Erstaunliche Beobachtungen
Selbst wenn das Schattenmodell nicht perfekt mit dem Original übereinstimmte, übertrugen sich die Optimierungen teilweise dennoch. Die Effekte nahmen zwar sanft ab, fielen aber nicht sofort auf null. Das heißt: Man kann mit groben Näherungen sinnvolle Richtungen ableiten – ein Prinzip, das auch im klassischen SEO bekannt ist, wenn man etwa Suchintentionen anhand kleiner Datensamples schätzt.
Die drei Optimierungswege
Neben der reinen Textänderung testeten sie weitere Verfahren:
- String‑basiert: Sie experimentierten mit scheinbar sinnlosen Zeichenfolgen – eine Art „magischer Code“ – und passten diese über 2000 Iterationen an. Das funktionierte zu etwa 33 Prozent, also moderat, war aber natürlich für Menschen sofort erkennbar und daher in der Praxis unbrauchbar.
- Reasoning‑basiert: Hier formulierte das System systematische Vergleiche oder logische Schrittfolgen, um die Relevanz des Ziels zu argumentieren. Diese Variante lieferte die stabilsten Ergebnisse, führte jedoch teilweise zu unnatürlicher, überstrukturierter Sprache – also leicht erkennbar als KI‑optimiert.
- Review‑basiert: Diese Texte im Stil echter Bewertungen schnitten ebenfalls stark ab – bis zu 80 Prozent Erfolgsrate – und wirkten oft glaubwürdiger. Allerdings sind sie ethisch heikel, wenn reale Produkterfahrung fehlt.
Wie so ein konstruiertes Review aussah
Die Passagen begannen meist mit einer Einordnung des Produkttyps („Air‑Fryer‑Modelle“ vs. „Ofen‑Designs“) und führten über Funktionsbeschreibungen bis zu einer fiktiven „Final Verdict“. Der Aufbau ähnelte verblüffend stark professionellen Produktvergleichen – inklusive Tipps zu Kaufentscheidung, Preis und Lieblingsmodell. Verständlich, dass die Modelle auf so etwas besonders reagierten: Es deckt viele semantische Felder ab, die sie aus echten Nutzerrezensionen kennen.
Was sich daraus lernen lässt
- 1 – LLMs besitzen messbare Geschmacksrichtungen.
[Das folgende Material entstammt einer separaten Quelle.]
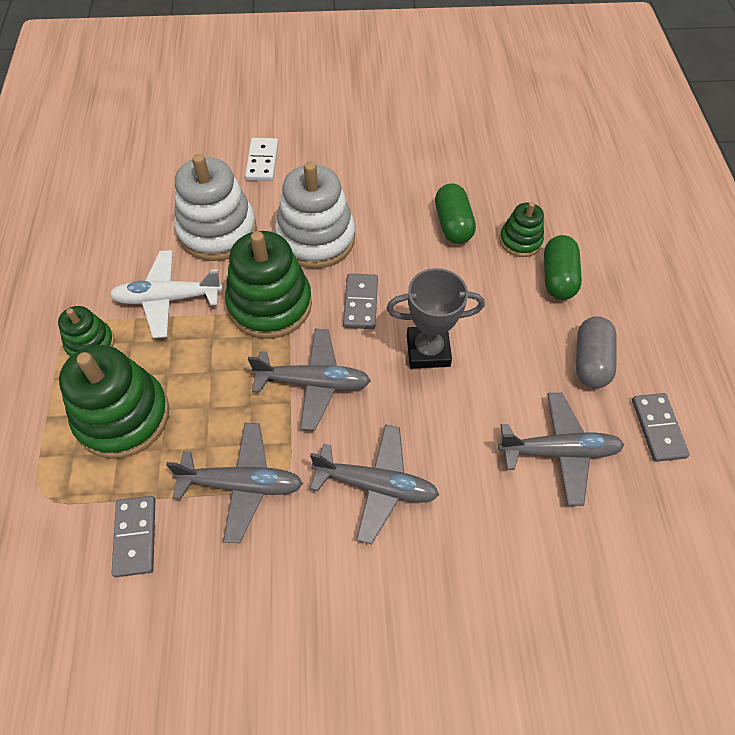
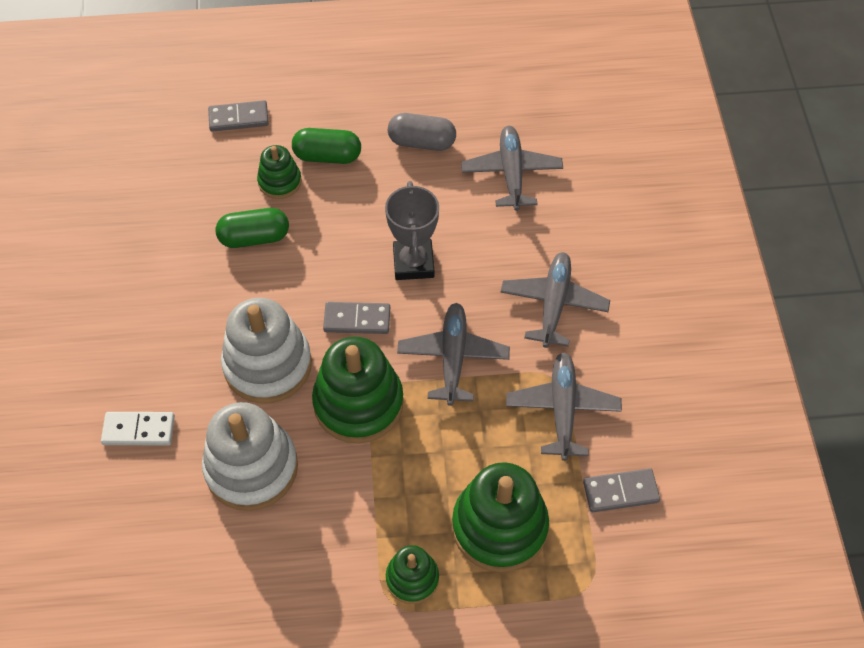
camera: 90 degrees left, 0 degrees up
white plane [110,250,223,338] -> none
grey domino [632,393,690,462] -> grey domino moved to [208,100,269,132]

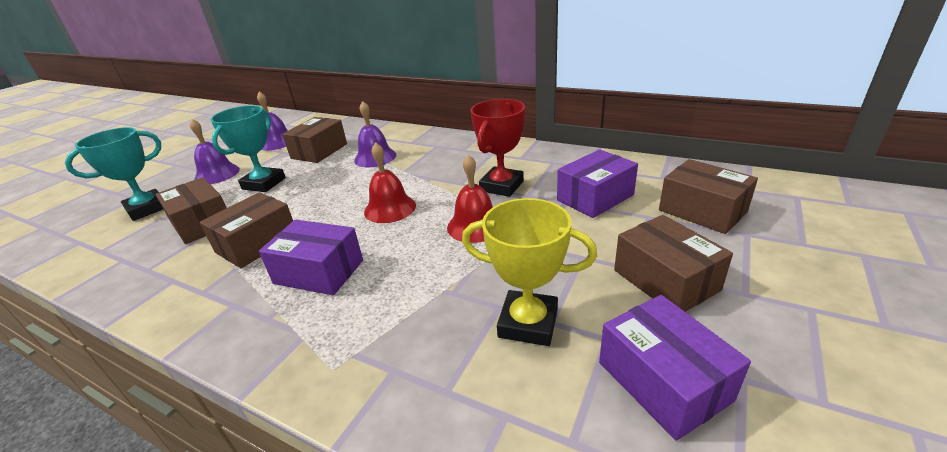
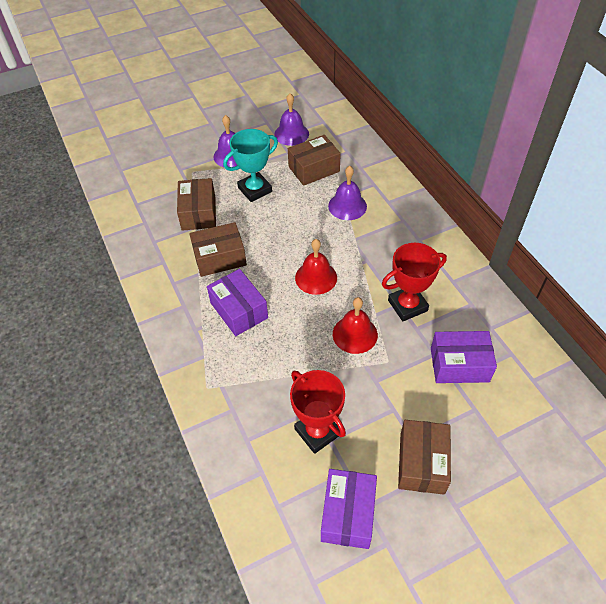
camera: 35 degrees right, 20 degrees up
turquoise trophy [65,127,163,221] -> none
yellow trophy [462,198,597,346] -> red trophy [290,370,346,454]
brown box [659,159,758,234] -> none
Sie bevorzugen bestimmte Tonalitäten oder Argumentationsmuster. Wer also Inhalte für KI‑Antwortoberflächen optimieren möchte, sollte untersuchen, ob „rationale“ oder „emotionale“ Sprache besser greift.
- 2 – Erweiterung schlägt Kürzung. Je mehr relevante Erklär‑ oder Bewertungsstücke hinzugefügt wurden, desto stabiler verbesserten sich die Rankings. Reines Umformulieren half kaum; inhaltliche Tiefe dagegen schon.
- 3 – Nicht jedes Modell reagiert gleich. Das ist vielleicht die wichtigste Erkenntnis: In Zukunft gibt es nicht die eine universelle AI‑SEO‑Strategie, sondern mehrere, modellabhängige Dialekte.
- 4 – Missbrauch ist möglich. Die Experimente zeigen auch eine dunkle Seite – gefälschte Bewertungen könnten generative Systeme täuschen. Hier braucht es dringend Schutzmechanismen.
Meine persönliche Einschätzung
Ganz ehrlich: Mich überrascht, wie vorhersehbar KI‑Modelle teilweise reagieren. Offenbar greifen sie stärker auf gelernte rhetorische Muster zurück, als viele erwarten. Aus meiner Sicht eröffnet das Chancen – man kann Content gezielter gestalten – aber auch Risiken. Wenn irgendwann jeder anfängt, Texte künstlich auf diese Weise zu „trainieren“, könnten die Modelle in eine Feedback‑Schleife geraten: Sie bewerten stilistische Muster statt echter Nutzqualität.
Was mir gefällt, ist die wissenschaftliche Strenge des Ansatzes – die Idee, mit Schattenmodellen kontrolliert zu testen, ist elegant. Für die Praxis heißt das: Wer künftig in KI‑Antwortsystemen sichtbar bleiben möchte, sollte anfangen, Daten und Reaktionen der Modelle zu beobachten wie SEO‑Profis einst Google‑SERPs. Der Unterschied: Heute spricht man nicht mehr von Keywords, sondern von Argumentationsmustern.
Zum Schluss
Die Studie fand in einer sterilen Laborumgebung statt – ohne Live‑Suche, ohne Nutzerfeedback. Trotzdem macht sie deutlich: Generative AI‑Engines lassen sich gezielt beeinflussen. Und das wird, ob man es mag oder nicht, zur neuen Disziplin moderner Such‑ und Content‑Optimierung. Ich bin sicher, die kommenden Jahre werden zeigen, wer diese Mechanismen verantwortungsbewusst nutzt – und wer sie missbraucht.